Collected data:
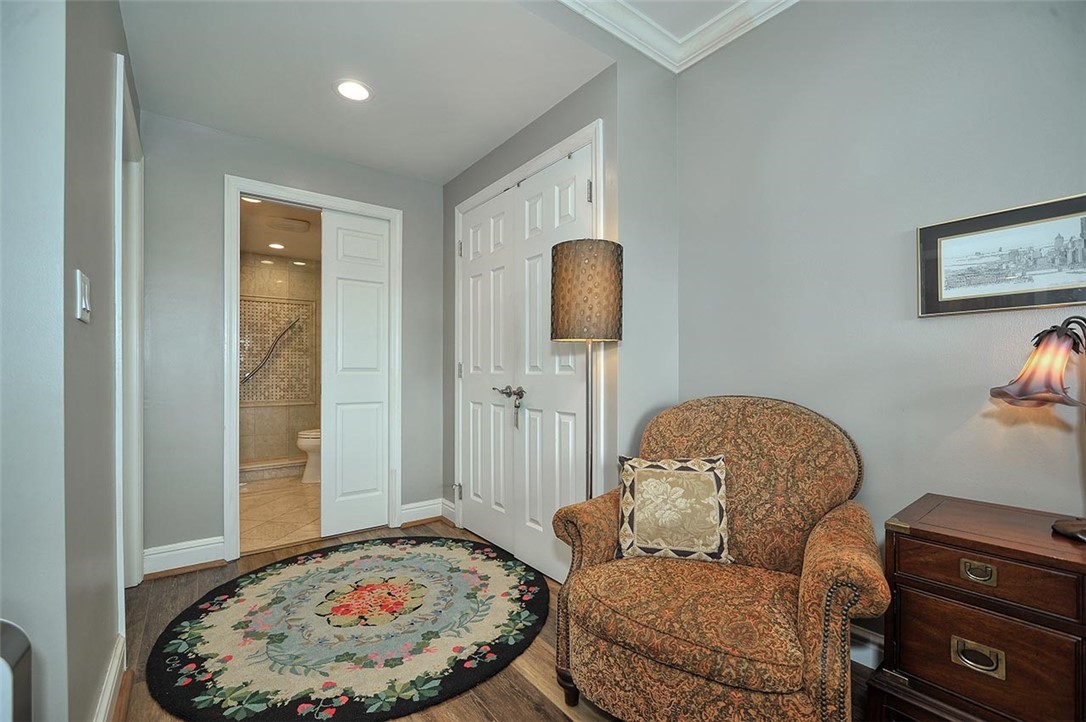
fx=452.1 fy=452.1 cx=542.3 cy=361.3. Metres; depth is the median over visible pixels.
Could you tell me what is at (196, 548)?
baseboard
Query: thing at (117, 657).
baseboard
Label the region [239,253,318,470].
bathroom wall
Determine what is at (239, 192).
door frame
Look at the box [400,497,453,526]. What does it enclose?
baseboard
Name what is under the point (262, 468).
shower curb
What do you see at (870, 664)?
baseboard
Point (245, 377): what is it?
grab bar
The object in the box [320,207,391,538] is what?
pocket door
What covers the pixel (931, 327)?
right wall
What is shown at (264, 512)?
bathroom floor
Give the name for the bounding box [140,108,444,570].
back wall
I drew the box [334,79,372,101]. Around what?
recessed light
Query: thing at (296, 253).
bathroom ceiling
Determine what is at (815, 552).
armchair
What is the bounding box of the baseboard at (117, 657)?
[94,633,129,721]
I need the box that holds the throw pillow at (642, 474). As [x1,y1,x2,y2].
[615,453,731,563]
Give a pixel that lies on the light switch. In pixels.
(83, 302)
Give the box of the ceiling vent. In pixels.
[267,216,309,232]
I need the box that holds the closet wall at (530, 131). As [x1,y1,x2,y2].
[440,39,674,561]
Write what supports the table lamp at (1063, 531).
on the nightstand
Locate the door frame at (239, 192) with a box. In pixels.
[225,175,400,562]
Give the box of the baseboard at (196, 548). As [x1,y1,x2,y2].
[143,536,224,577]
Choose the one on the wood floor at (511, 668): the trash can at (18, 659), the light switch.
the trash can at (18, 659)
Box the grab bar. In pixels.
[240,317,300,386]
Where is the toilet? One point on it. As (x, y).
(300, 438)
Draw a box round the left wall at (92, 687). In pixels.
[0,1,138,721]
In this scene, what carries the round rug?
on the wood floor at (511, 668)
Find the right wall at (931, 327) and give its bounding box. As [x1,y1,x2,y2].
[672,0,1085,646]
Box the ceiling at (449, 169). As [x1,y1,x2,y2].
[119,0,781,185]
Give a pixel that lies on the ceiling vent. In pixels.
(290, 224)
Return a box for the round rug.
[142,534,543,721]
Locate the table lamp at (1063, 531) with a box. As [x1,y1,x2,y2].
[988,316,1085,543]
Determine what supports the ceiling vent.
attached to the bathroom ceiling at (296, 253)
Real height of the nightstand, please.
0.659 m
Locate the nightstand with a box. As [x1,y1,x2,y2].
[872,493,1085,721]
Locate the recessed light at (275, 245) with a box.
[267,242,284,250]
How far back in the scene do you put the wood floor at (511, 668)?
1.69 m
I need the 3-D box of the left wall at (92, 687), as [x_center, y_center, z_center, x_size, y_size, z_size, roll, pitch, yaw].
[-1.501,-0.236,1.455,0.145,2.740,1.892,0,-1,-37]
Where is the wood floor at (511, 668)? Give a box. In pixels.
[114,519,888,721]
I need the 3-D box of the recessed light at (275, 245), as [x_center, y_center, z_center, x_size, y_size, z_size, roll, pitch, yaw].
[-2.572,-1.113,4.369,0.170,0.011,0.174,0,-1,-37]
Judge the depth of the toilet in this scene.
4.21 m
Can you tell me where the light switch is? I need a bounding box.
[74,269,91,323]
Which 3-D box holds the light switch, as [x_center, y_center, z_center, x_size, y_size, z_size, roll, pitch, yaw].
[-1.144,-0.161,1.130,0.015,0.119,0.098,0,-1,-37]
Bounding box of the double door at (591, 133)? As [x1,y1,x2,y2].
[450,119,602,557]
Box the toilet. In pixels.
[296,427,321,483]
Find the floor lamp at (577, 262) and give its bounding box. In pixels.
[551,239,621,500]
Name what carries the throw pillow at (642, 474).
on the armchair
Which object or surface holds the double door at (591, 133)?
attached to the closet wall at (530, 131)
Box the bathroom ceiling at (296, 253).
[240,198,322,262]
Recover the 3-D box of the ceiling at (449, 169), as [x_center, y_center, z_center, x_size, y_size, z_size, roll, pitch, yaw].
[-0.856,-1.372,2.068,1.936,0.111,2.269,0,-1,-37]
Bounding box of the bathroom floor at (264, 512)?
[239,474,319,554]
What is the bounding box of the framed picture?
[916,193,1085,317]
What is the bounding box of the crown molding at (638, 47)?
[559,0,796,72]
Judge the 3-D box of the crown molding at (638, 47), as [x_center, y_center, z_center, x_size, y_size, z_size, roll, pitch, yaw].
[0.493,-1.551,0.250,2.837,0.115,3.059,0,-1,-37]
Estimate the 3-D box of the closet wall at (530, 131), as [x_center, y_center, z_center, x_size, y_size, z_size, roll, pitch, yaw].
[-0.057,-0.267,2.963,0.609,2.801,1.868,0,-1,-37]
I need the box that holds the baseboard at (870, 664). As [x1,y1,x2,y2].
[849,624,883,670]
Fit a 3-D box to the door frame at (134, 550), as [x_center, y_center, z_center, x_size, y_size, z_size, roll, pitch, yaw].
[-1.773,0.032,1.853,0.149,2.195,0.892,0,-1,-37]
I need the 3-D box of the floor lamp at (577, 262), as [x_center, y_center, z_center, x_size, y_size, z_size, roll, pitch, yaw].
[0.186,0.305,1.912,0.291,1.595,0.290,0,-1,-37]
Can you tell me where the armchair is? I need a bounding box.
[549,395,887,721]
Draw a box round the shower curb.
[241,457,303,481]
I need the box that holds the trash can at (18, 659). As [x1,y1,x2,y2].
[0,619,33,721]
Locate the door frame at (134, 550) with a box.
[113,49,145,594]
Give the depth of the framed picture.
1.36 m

▶ **PROBLEM TO WORK ON**
Each record should be copied exactly, and each image left out.

▶ **OUTPUT OF THE TASK**
fx=452.1 fy=452.1 cx=542.3 cy=361.3. Metres; depth is the median over visible pixels.
Could you tell me what is at (196, 548)?
baseboard
Query: thing at (117, 657).
baseboard
Label the region [239,253,318,470].
bathroom wall
Determine what is at (239, 192).
door frame
Look at the box [400,497,453,526]. What does it enclose?
baseboard
Name what is under the point (262, 468).
shower curb
What do you see at (870, 664)?
baseboard
Point (245, 377): what is it?
grab bar
The object in the box [320,207,391,538] is what?
pocket door
What covers the pixel (931, 327)?
right wall
What is shown at (264, 512)?
bathroom floor
Give the name for the bounding box [140,108,444,570].
back wall
I drew the box [334,79,372,101]. Around what?
recessed light
Query: thing at (296, 253).
bathroom ceiling
Determine what is at (815, 552).
armchair
What is the bounding box of the baseboard at (117, 657)?
[94,633,129,721]
I need the box that holds the throw pillow at (642, 474). As [x1,y1,x2,y2].
[615,453,731,563]
Give a pixel that lies on the light switch. In pixels.
(83, 302)
Give the box of the ceiling vent. In pixels.
[267,216,309,232]
I need the box that holds the closet wall at (530, 131). As [x1,y1,x2,y2].
[440,39,674,561]
Write what supports the table lamp at (1063, 531).
on the nightstand
Locate the door frame at (239, 192) with a box. In pixels.
[225,175,400,562]
Give the box of the baseboard at (196, 548). As [x1,y1,x2,y2].
[143,536,224,577]
Choose the one on the wood floor at (511, 668): the trash can at (18, 659), the light switch.
the trash can at (18, 659)
Box the grab bar. In pixels.
[240,317,300,386]
Where is the toilet? One point on it. As (x, y).
(300, 438)
Draw a box round the left wall at (92, 687). In pixels.
[0,1,138,721]
In this scene, what carries the round rug?
on the wood floor at (511, 668)
Find the right wall at (931, 327) and give its bounding box. As [x1,y1,x2,y2].
[672,0,1085,646]
Box the ceiling at (449, 169). As [x1,y1,x2,y2].
[119,0,781,185]
Give a pixel that lies on the ceiling vent. In pixels.
(290, 224)
Return a box for the round rug.
[142,534,543,721]
Locate the table lamp at (1063, 531) with a box. As [x1,y1,x2,y2].
[988,316,1085,543]
Determine what supports the ceiling vent.
attached to the bathroom ceiling at (296, 253)
Real height of the nightstand, please.
0.659 m
Locate the nightstand with a box. As [x1,y1,x2,y2].
[872,493,1085,721]
Locate the recessed light at (275, 245) with a box.
[267,242,284,250]
How far back in the scene do you put the wood floor at (511, 668)?
1.69 m
I need the 3-D box of the left wall at (92, 687), as [x_center, y_center, z_center, x_size, y_size, z_size, roll, pitch, yaw].
[-1.501,-0.236,1.455,0.145,2.740,1.892,0,-1,-37]
Where is the wood floor at (511, 668)? Give a box. In pixels.
[114,519,888,721]
I need the 3-D box of the recessed light at (275, 245), as [x_center, y_center, z_center, x_size, y_size, z_size, roll, pitch, yaw].
[-2.572,-1.113,4.369,0.170,0.011,0.174,0,-1,-37]
Judge the depth of the toilet in this scene.
4.21 m
Can you tell me where the light switch is? I need a bounding box.
[74,269,91,323]
Which 3-D box holds the light switch, as [x_center, y_center, z_center, x_size, y_size, z_size, roll, pitch, yaw].
[-1.144,-0.161,1.130,0.015,0.119,0.098,0,-1,-37]
Bounding box of the double door at (591, 133)? As [x1,y1,x2,y2].
[450,119,602,557]
Box the toilet. In pixels.
[296,427,321,483]
Find the floor lamp at (577, 262) and give its bounding box. In pixels.
[551,239,621,500]
Name what carries the throw pillow at (642, 474).
on the armchair
Which object or surface holds the double door at (591, 133)?
attached to the closet wall at (530, 131)
Box the bathroom ceiling at (296, 253).
[240,198,322,262]
Recover the 3-D box of the ceiling at (449, 169), as [x_center, y_center, z_center, x_size, y_size, z_size, roll, pitch, yaw].
[-0.856,-1.372,2.068,1.936,0.111,2.269,0,-1,-37]
Bounding box of the bathroom floor at (264, 512)?
[239,474,319,554]
What is the bounding box of the framed picture?
[916,193,1085,317]
What is the bounding box of the crown molding at (638, 47)?
[559,0,796,72]
Judge the 3-D box of the crown molding at (638, 47), as [x_center, y_center, z_center, x_size, y_size, z_size, roll, pitch, yaw].
[0.493,-1.551,0.250,2.837,0.115,3.059,0,-1,-37]
Estimate the 3-D box of the closet wall at (530, 131), as [x_center, y_center, z_center, x_size, y_size, z_size, roll, pitch, yaw].
[-0.057,-0.267,2.963,0.609,2.801,1.868,0,-1,-37]
I need the box that holds the baseboard at (870, 664). As [x1,y1,x2,y2].
[849,624,883,670]
Fit a 3-D box to the door frame at (134, 550), as [x_center, y_center, z_center, x_size, y_size, z_size, roll, pitch, yaw].
[-1.773,0.032,1.853,0.149,2.195,0.892,0,-1,-37]
I need the 3-D box of the floor lamp at (577, 262), as [x_center, y_center, z_center, x_size, y_size, z_size, roll, pitch, yaw].
[0.186,0.305,1.912,0.291,1.595,0.290,0,-1,-37]
Can you tell me where the armchair is? I need a bounding box.
[549,395,887,721]
Draw a box round the shower curb.
[241,457,303,481]
I need the box that holds the trash can at (18, 659). As [x1,y1,x2,y2].
[0,619,33,721]
Locate the door frame at (134, 550) with a box.
[113,49,145,594]
Give the depth of the framed picture.
1.36 m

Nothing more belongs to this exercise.